I left a little late to avoid the heat of the day. I had to leave Jagger at home so I wanted to make sure he was taken care of and had a walk. During my outing I would be going into exhibits and museums that Jagger would not be welcomed.
He seems to do quite well in the Coach by himself. I have never had a neighbor complain of barking, even when I ask how he did while I was gone. Only once did he bark, that I know about. It was when my daughters neighbor came onto her property to shoe Romeo (their horse). To reach the pasture where Romeo was kept, Curt had to pass right in front of the Coach.
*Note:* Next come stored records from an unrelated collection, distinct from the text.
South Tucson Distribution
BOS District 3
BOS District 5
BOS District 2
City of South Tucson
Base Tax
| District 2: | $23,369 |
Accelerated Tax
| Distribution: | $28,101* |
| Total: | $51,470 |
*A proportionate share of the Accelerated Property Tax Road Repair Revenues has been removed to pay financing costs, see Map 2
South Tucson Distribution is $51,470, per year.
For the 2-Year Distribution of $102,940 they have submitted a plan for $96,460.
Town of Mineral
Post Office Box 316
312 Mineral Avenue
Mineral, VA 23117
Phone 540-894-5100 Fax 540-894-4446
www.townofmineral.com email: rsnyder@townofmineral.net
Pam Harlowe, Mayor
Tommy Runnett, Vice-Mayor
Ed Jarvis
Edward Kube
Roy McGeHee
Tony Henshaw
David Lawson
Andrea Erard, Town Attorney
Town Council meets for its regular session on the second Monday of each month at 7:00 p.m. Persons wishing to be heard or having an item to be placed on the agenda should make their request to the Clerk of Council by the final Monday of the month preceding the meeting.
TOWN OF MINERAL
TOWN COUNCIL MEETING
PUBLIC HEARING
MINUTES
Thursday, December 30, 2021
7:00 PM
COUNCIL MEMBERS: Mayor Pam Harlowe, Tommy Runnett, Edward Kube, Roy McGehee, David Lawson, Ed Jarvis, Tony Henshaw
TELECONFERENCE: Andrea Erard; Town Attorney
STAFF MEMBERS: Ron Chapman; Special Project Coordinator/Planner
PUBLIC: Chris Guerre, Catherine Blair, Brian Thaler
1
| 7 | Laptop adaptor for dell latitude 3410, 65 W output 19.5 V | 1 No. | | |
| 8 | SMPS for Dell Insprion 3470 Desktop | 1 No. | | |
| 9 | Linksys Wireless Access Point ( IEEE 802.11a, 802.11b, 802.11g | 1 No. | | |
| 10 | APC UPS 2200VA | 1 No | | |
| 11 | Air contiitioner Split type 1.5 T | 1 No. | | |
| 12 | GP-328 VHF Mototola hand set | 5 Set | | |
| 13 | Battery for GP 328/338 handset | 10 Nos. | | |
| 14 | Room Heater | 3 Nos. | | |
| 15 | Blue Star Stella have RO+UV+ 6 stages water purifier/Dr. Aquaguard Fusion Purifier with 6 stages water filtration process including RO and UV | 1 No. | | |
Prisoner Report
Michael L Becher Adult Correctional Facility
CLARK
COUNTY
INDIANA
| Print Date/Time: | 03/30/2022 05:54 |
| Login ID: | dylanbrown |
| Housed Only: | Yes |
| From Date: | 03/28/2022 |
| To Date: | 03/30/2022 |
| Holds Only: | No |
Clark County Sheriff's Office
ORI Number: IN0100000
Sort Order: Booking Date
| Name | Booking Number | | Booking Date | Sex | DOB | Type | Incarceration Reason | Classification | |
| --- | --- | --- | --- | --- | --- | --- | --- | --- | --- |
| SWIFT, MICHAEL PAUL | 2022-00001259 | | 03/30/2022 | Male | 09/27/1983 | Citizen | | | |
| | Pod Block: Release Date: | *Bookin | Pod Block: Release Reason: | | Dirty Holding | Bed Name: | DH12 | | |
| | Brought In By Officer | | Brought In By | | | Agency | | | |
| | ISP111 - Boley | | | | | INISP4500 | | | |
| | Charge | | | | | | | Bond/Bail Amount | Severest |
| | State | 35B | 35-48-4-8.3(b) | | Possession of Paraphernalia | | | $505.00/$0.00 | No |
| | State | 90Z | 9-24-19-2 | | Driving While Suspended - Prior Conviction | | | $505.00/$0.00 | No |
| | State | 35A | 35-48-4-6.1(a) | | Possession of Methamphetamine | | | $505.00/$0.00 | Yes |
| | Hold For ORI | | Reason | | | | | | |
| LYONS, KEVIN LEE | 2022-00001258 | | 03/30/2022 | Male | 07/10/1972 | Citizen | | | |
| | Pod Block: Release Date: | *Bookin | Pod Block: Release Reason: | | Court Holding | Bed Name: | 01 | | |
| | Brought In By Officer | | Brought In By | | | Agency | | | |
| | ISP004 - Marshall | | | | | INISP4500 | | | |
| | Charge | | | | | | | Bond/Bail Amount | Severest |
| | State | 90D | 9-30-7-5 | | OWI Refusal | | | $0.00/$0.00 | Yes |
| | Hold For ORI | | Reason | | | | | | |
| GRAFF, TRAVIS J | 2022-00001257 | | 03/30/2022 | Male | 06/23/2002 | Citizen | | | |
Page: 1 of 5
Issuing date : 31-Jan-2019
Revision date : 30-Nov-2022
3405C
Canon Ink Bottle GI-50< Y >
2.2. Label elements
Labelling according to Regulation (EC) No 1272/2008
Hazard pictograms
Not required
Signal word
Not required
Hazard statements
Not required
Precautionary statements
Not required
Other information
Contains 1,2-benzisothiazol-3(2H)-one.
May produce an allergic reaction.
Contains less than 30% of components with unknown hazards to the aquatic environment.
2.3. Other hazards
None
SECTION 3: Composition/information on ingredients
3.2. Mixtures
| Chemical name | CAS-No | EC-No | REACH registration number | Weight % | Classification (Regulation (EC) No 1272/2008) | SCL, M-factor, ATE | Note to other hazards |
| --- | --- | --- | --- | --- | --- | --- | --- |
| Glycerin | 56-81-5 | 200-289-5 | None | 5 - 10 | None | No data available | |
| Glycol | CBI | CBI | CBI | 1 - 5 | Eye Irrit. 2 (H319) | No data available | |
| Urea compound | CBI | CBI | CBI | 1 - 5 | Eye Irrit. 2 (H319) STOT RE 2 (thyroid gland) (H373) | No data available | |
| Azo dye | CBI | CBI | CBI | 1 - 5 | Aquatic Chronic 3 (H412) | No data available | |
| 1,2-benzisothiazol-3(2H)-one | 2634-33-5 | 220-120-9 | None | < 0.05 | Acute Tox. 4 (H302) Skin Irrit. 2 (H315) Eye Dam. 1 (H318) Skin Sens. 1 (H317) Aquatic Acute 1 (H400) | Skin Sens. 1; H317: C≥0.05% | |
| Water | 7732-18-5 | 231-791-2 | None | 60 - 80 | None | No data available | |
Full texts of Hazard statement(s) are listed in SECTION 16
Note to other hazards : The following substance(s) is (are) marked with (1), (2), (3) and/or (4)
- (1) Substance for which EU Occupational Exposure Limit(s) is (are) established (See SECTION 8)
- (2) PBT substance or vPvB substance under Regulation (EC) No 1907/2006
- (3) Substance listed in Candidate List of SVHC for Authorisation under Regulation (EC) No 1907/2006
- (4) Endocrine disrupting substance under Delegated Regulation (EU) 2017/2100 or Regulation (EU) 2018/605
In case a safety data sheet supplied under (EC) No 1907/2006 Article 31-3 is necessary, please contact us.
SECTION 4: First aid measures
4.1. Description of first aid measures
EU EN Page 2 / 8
Curt said: “I’m glad Jagger was locked up in the Coach, I think he would have taken off my leg”. When camping at a sites, Jagger is usually pretty quiet. I follow some of the tips regarding full time travels with your dog a blogger just posted recently, Love Your RV. He has some good ones, most of which I already do. One was to leave the shades down and leave on a radio. Usually I leave him no more than a few hours.
On my drive to Tombstone, I notice the pleasant scenery I have become accustomed to in the desert. The first thing I come to when I arrive is Tombstone’s Boothill Cemetery. I stop and give a few dollars up to maintain the cemetery, as I enter the building and sign my name on the guest book. While walking through the headstones I can’t help but notice how many souls were victim to a violent ending. After spending some time imagining the lives they lived, I moved on to town.
In town the first place I stop is the Tombstone County Court, now a museum and a State Historic site. Again I walk the halls of those gone now and try to imagine the activities that took place here well over a hundred years ago. My understanding is the courtroom is much the same as it was during the OK Corral gunfight days. They have a short video with a reenactment of a trial where a child was killed over a water dispute. I also took in the Sheriff’s office, located in the building and out back the gallows and a small jail (or what was left of it).
Bird Cage Theatre
By today’s standards the Birdcage theatre was definitely a wild place. On entering your attention is brought to the numerous bullet holes still in the walls. When entering the main “theatre” you see the stage where so many preformed their “talents” and the famous “birdcage” above, where ladies of the night were on display. On the second story overlooking the main floor, private boxes were open, along with very small “private” rooms behind for their “guests”. Of course, there was also a “back room” where guests with allot of money to loose could gamble twenty four hours a day. The amount of items on display was overwhelming and worth the $10 admission, but for me it was a little depressing, being reminded of the absolute wildness of some of the town people and guests.
On my walk back to the Workhorse, I chose a path down the main street. The number of establishments wanting to charge you to enter was amazing. Easily more establishments than people visiting on this weekday afternoon. I quickly figured out that this could be more expensive than a trip to Disneyland. On the street there were several “cowpokes” and “gunslingers”, most of whom were enticing you to see the full show in their establishments. Even the Ok Corral was walled in with a modest entrance fee. It is worth the trip here to see what it was all about in days gone by and I will probably return again one day to see some more. But now I need to get back to my buddy, Jagger.